La fila de gente avanzaba sobre el campo y el fuerte y firme viento del oeste les volaba la ropa. Sus dedos volaban a las desbordantes cápsulas y luego a los largos sacos que iban pesando cada vez más, detrás de ellos.

Padre habló con el hombre que iba por la hilera de su derecha.

—En casa un viento así podía traer lluvia. Parece que hay un poco de helada, no creo que llueva. ¿Cuánto tiempo lleva por aquí? —mantenía los ojos bajos fijos en su trabajo, mientras hablaba.

Su vecino no levantó la vista.

—Llevo casi un año.

—¿Diría que va a llover?

—No lo puedo decir y no es ninguna deshonra. Gente que ha vivido toda su vida no lo puede decir. Si la lluvia puede arruinar una cosecha, seguro que llueve. Eso es lo que dicen por aquí.

Padre miró rápidamente a la colinas del oeste. Grandes nubes grises volaban sobre las cumbres, cabalgando ligeras en el viento.

—Eso parecen nubes de lluvia —dijo.

Su vecino miró de soslayo.

—No podría decirlo —dijo. Y en todas las filas la gente miró a las nubes. Y luego se inclinaron más para realizar su trabajo y sus manos volaron al algodón.

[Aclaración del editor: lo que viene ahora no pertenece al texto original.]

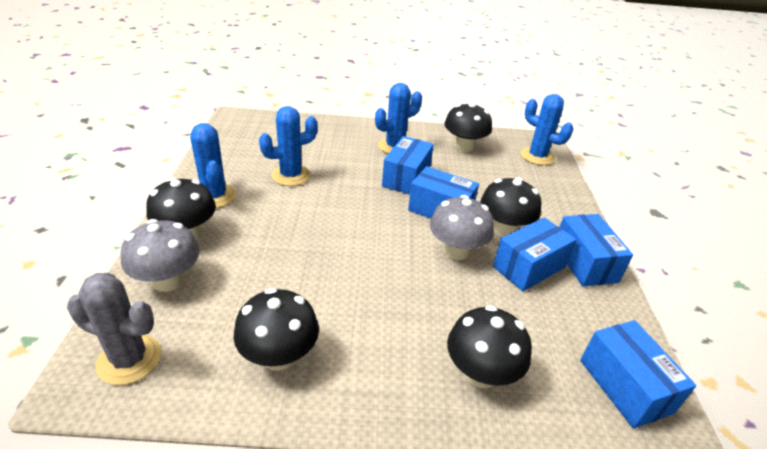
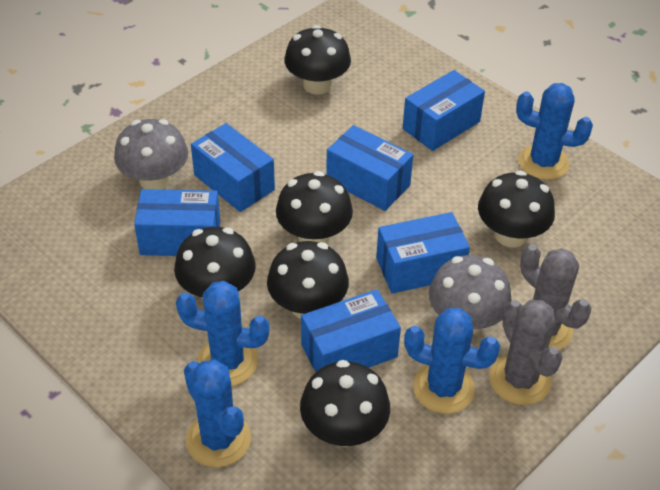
black mushroom: 5 -> 6
blue box: 5 -> 6
grey cactus: 1 -> 2

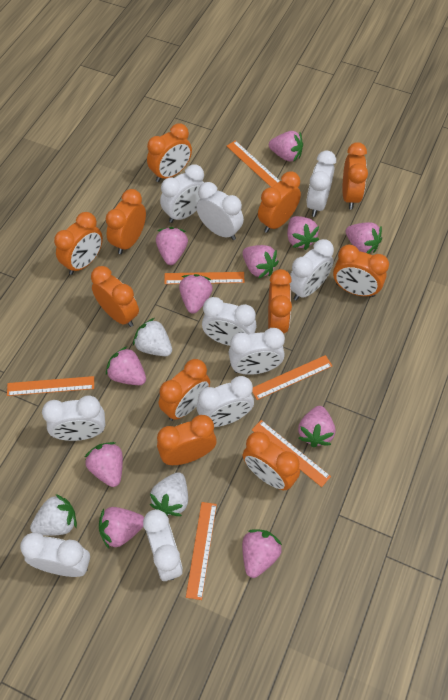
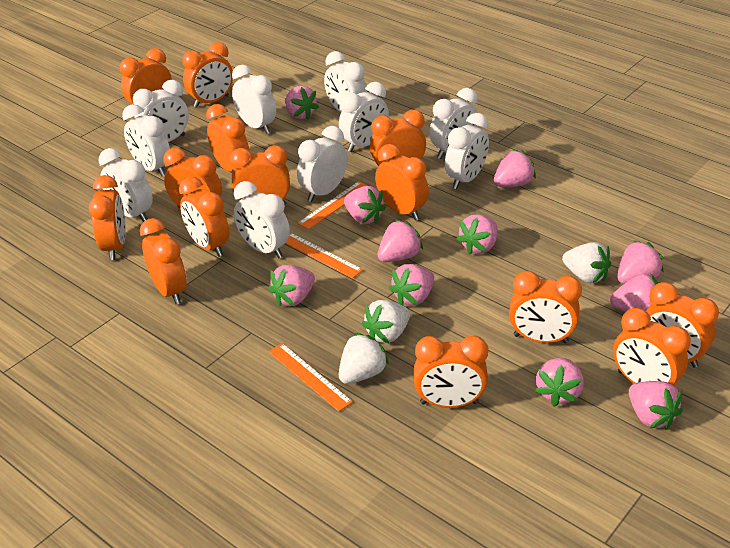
orange clock: 11 -> 14
orange ruler: 6 -> 3

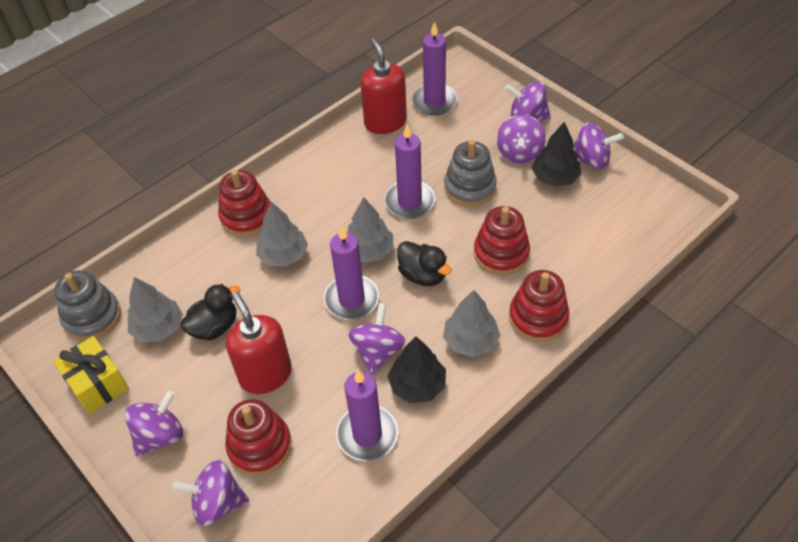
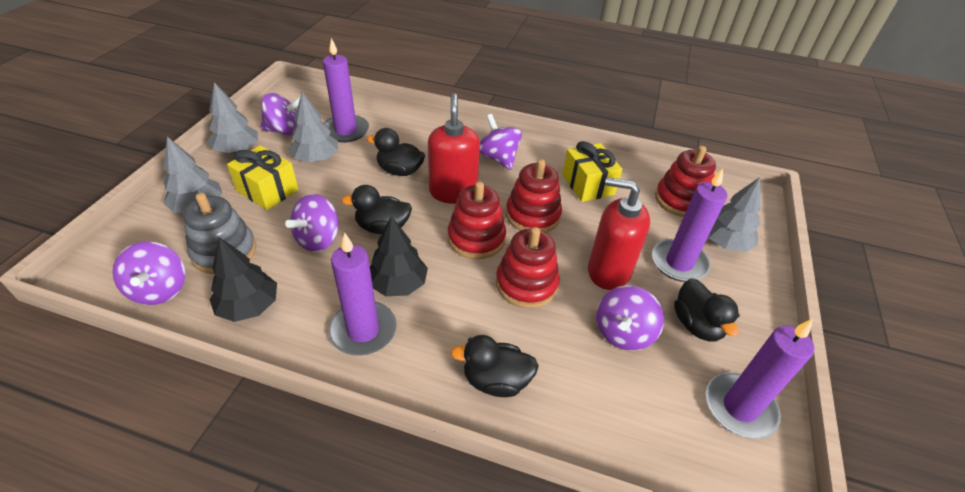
black duck: 2 -> 4
grey stacking toy: 2 -> 1
purple spinning top: 6 -> 5
yellow gift: 1 -> 2

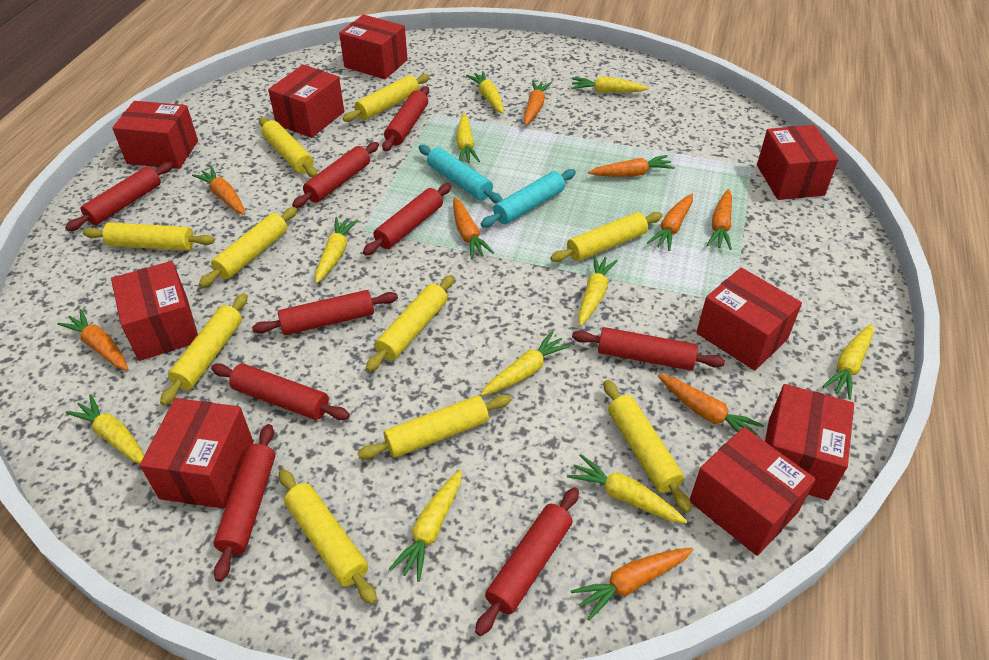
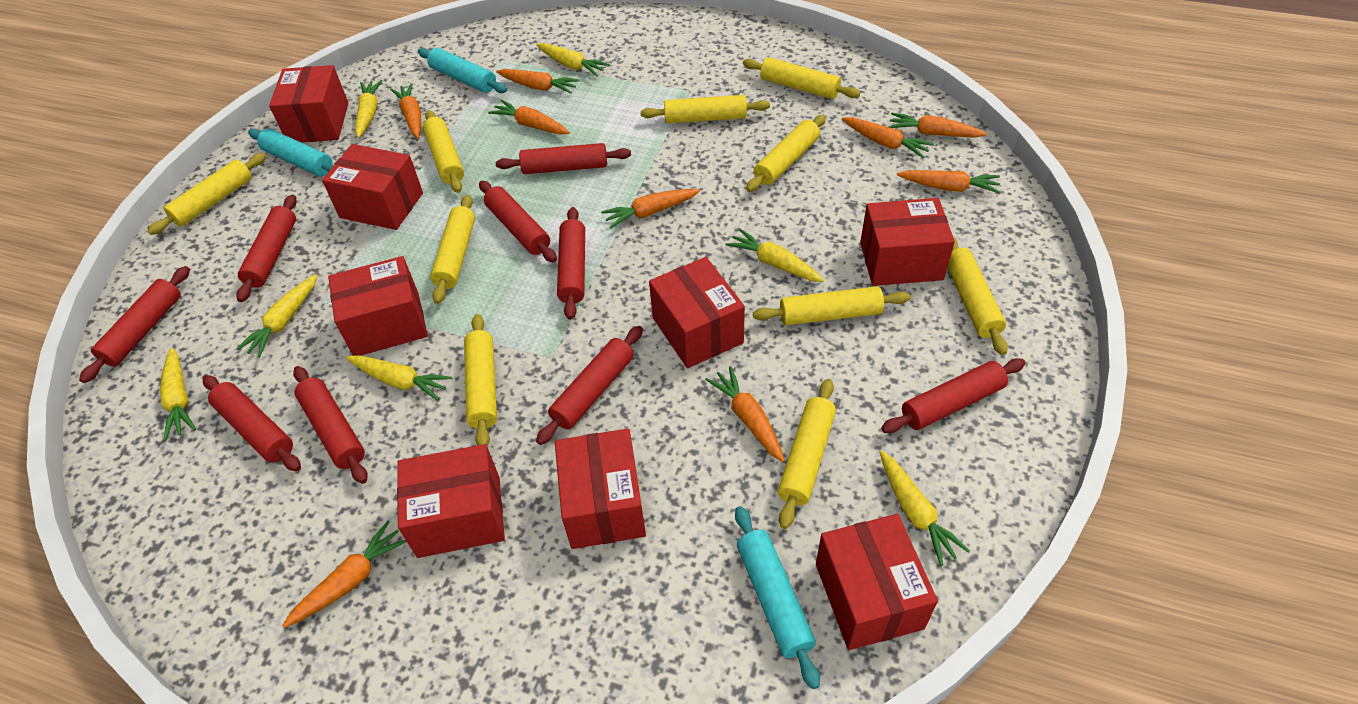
red box: 9 -> 8
turquoise rolling pin: 2 -> 3
yellow carrot: 10 -> 7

Competían al recoger, competían contra el tiempo y el peso del algodón, competían contra la lluvia y entre ellos mismos… Una cantidad limitada de algodón y una cantidad de dinero a ganar. Llegaron al otro lado del campo y corrieron por una hilera nueva. Ahora iban de cara al viento y podían ver nubes altas y grises moviéndose por el cielo hacia el sol naciente. Y más coches aparcaron al borde de la carretera y más recolectores llegaban a inscribirse. La fila de gente se movía frenéticamente a través del campo, pesaban al final, apuntaban su algodón, anotaban el peso en sus propios libros y corrían a por otra hilera.

A las once el campo estaba recogido y el trabajo hecho. Los remolques de laterales de alambre estaban enganchados a camiones de laterales de alambre y salieron a la carretera en dirección a la desmotadora. El algodón se escapaba a través del alambre y pequeñas nubes de algodón volaban por el aire, e hilachas de algodón se enganchaban y agitaban en las hierbas al lado de la carretera. Los recolectores se apiñaron con aire desconsolado en el corral y se pusieron en fila para recibir su paga.

—Hume, James, veintidós centavos. Ralph, treinta centavos. Joad, Thomas, noventa centavos, Winfield, quince centavos —el dinero estaba en montones, monedas de plata, de cinco centavos y de un centavo. Y todos los hombres miraban en su propio libro mientras le pagaban—. Wainwright, Agnes, veinticuatro centavos. Tobin, sesenta y tres centavos —la línea se movía lenta. Las familias volvían a sus coches en silencio. Y se iban lentamente.

Los Joad y los Wainwright esperaron en el camión a que se despejara el camino. Mientras esperaban, empezaron a caer las primeras gotas. Al sacó la mano de la cabina para notarlas. Rose of Sharon estaba sentada en medio y Madre al otro lado. Los ojos de la joven habían perdido de nuevo el lustre.